=== Your instructions ===
Given the records below, the lines starting at the line with "campaign that spans" and ending at the line with "Absolute Silence Can Drive the" should be output exactly, both end lines kept and pictures left out.

(Stored dataset items)
····················
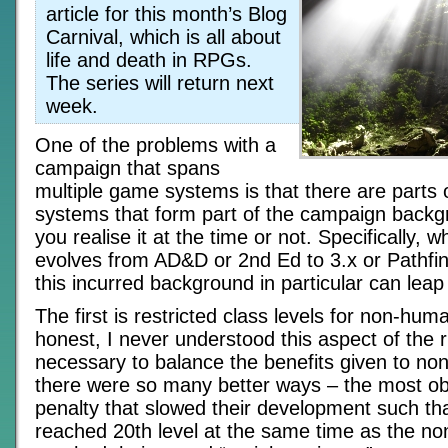
article for this month’s Blog
Carnival, which is all about
life and death in RPGs.
The series will return next
week.
One of the problems with a
campaign that spans
multiple game systems is that there are parts o
systems that form part of the campaign backg
you realise it at the time or not. Specifically,
evolves from AD&D or 2nd Ed to 3.x or Pathfin
this incurred background in particular can leap
The first is restricted class levels for non-hum
honest, I never understood this aspect of the ru
necessary to balance the benefits given to n
there were so many better ways – the most ob
penalty that slowed their development such t
reached 20th level at the same time as the n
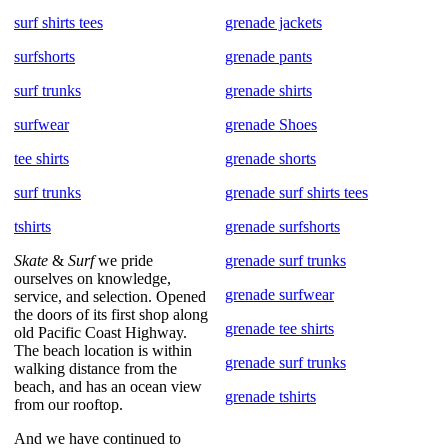
surf shirts tees
grenade jackets
surfshorts
grenade pants
surf trunks
grenade shirts
surfwear
grenade Shoes
tee shirts
grenade shorts
surf trunks
grenade surf shirts tees
tshirts
grenade surfshorts
Skate
&
Surf
we pride
grenade surf trunks
ourselves on knowledge,
grenade surfwear
service, and selection. Opened
the doors of its first shop along
grenade tee shirts
old Pacific Coast Highway.
The beach location is within
grenade surf trunks
walking distance from the
beach, and has an ocean view
grenade tshirts
from our rooftop.
And we have continued to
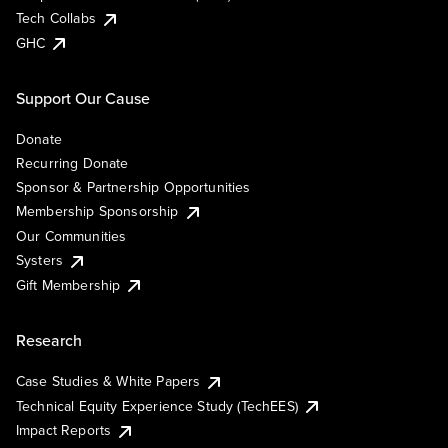
Tech Collabs
GHC
Support Our Cause
Donate
Recurring Donate
Sponsor & Partnership Opportunities
Membership Sponsorship
Our Communities
Systers
Gift Membership
Research
Case Studies & White Papers
Technical Equity Experience Study (TechEES)
Impact Reports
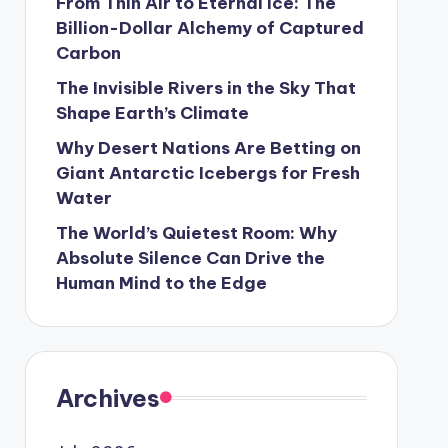
From Thin Air to Eternal Ice: The
Billion-Dollar Alchemy of Captured
Carbon
The Invisible Rivers in the Sky That
Shape Earth’s Climate
Why Desert Nations Are Betting on
Giant Antarctic Icebergs for Fresh
Water
The World’s Quietest Room: Why
Absolute Silence Can Drive the
Human Mind to the Edge
Archives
····················
=== Answer section ===
campaign that spans
multiple game systems is that there are parts o
systems that form part of the campaign backg
you realise it at the time or not. Specifically,
evolves from AD&D or 2nd Ed to 3.x or Pathfin
this incurred background in particular can leap
The first is restricted class levels for non-hum
honest, I never understood this aspect of the ru
necessary to balance the benefits given to n
there were so many better ways – the most ob
penalty that slowed their development such t
reached 20th level at the same time as the n
surf shirts tees
grenade jackets
surfshorts
grenade pants
surf trunks
grenade shirts
surfwear
grenade Shoes
tee shirts
grenade shorts
surf trunks
grenade surf shirts tees
tshirts
grenade surfshorts
Skate
&
Surf
we pride
grenade surf trunks
ourselves on knowledge,
grenade surfwear
service, and selection. Opened
the doors of its first shop along
grenade tee shirts
old Pacific Coast Highway.
The beach location is within
grenade surf trunks
walking distance from the
beach, and has an ocean view
grenade tshirts
from our rooftop.
And we have continued to
Tech Collabs
GHC
Support Our Cause
Donate
Recurring Donate
Sponsor & Partnership Opportunities
Membership Sponsorship
Our Communities
Systers
Gift Membership
Research
Case Studies & White Papers
Technical Equity Experience Study (TechEES)
Impact Reports
From Thin Air to Eternal Ice: The
Billion-Dollar Alchemy of Captured
Carbon
The Invisible Rivers in the Sky That
Shape Earth’s Climate
Why Desert Nations Are Betting on
Giant Antarctic Icebergs for Fresh
Water
The World’s Quietest Room: Why
Absolute Silence Can Drive the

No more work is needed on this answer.